(INPUT DATA Opens)
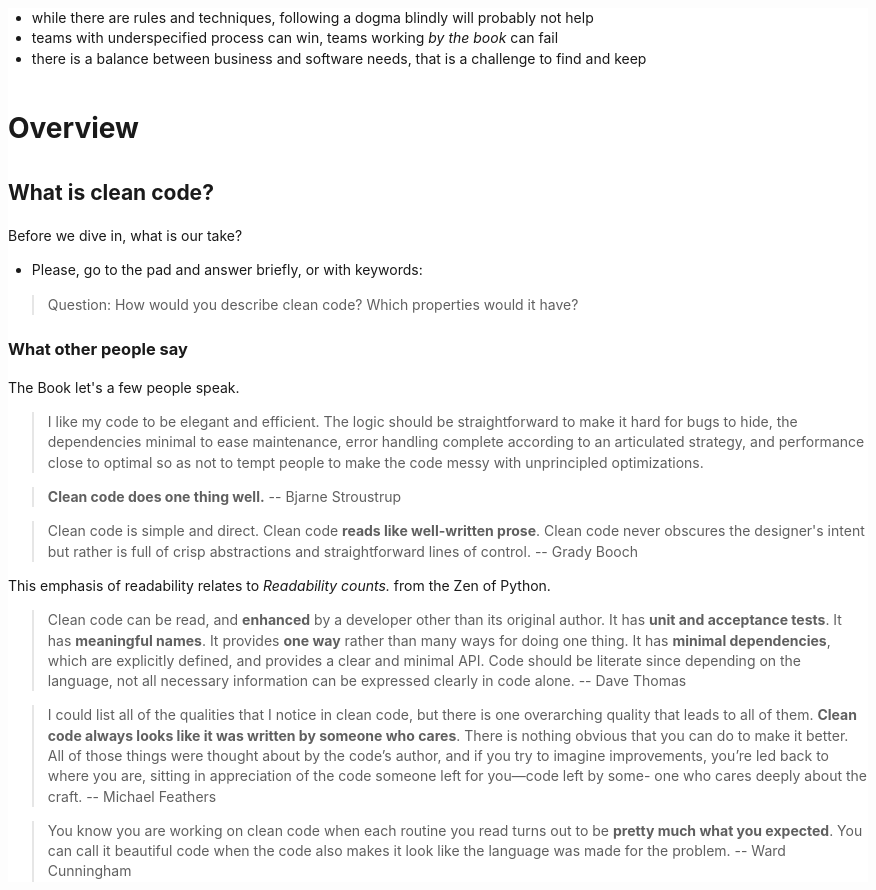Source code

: * while there are rules and techniques, following a dogma blindly will probably not help
* teams with underspecified process can win, teams working *by the book* can fail
* there is a balance between business and software needs, that is a challenge to find and keep



# Overview

## What is clean code?

Before we dive in, what is our take?

* Please, go to the pad and answer briefly, or with keywords:

> Question: How would you describe clean code? Which properties would it have?

### What other people say

The Book let's a few people speak.

> I like my code to be elegant and efficient. The
logic should be straightforward to make it hard for bugs to hide, the
dependencies minimal to ease maintenance, error handling complete according to
an articulated strategy, and performance close to optimal so as not to tempt
people to make the code messy with unprincipled optimizations.

> **Clean code does one thing well.** -- Bjarne Stroustrup

> Clean code is simple and direct. Clean code
**reads like well-written prose**. Clean code never obscures the designer's intent
but rather is full of crisp abstractions and straightforward lines of control.
-- Grady Booch

This emphasis of readability relates to *Readability counts.* from the Zen of
Python.


> Clean code can be read, and **enhanced** by a
developer other than its original author. It has **unit and acceptance tests**.
It has **meaningful names**. It provides **one way** rather than many ways for
doing one thing. It has **minimal dependencies**, which are explicitly defined,
and provides a clear and minimal API. Code should be literate since depending
on the language, not all necessary information can be expressed clearly in code
alone. -- Dave Thomas

> I could list all of the qualities that I notice in
clean code, but there is one overarching quality that leads to all of them.
**Clean code always looks like it was written by someone who cares**. There is
nothing obvious that you can do to make it better. All of those things were
thought about by the code’s author, and if you try to imagine improvements,
you’re led back to where you are, sitting in appreciation of the code someone
left for you—code left by some- one who cares deeply about the craft. --
Michael Feathers

> You know you are working on clean code when each
routine you read turns out to be **pretty much what you expected**. You can call it
beautiful code when the code also makes it look like the language was made for
the problem. -- Ward Cunningham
(INPUT DATA Closes)
* _WHAT YOU NEED TO DO_
Exactly the lines from the top of the entries through the line with "direct. Clean code", inclusive, must be given again, with every picture omitted.

* _EXERCISE SOLUTION_
Source code

: * while there are rules and techniques, following a dogma blindly will probably not help
* teams with underspecified process can win, teams working *by the book* can fail
* there is a balance between business and software needs, that is a challenge to find and keep



# Overview

## What is clean code?

Before we dive in, what is our take?

* Please, go to the pad and answer briefly, or with keywords:

> Question: How would you describe clean code? Which properties would it have?

### What other people say

The Book let's a few people speak.

> I like my code to be elegant and efficient. The
logic should be straightforward to make it hard for bugs to hide, the
dependencies minimal to ease maintenance, error handling complete according to
an articulated strategy, and performance close to optimal so as not to tempt
people to make the code messy with unprincipled optimizations.

> **Clean code does one thing well.** -- Bjarne Stroustrup

> Clean code is simple and direct. Clean code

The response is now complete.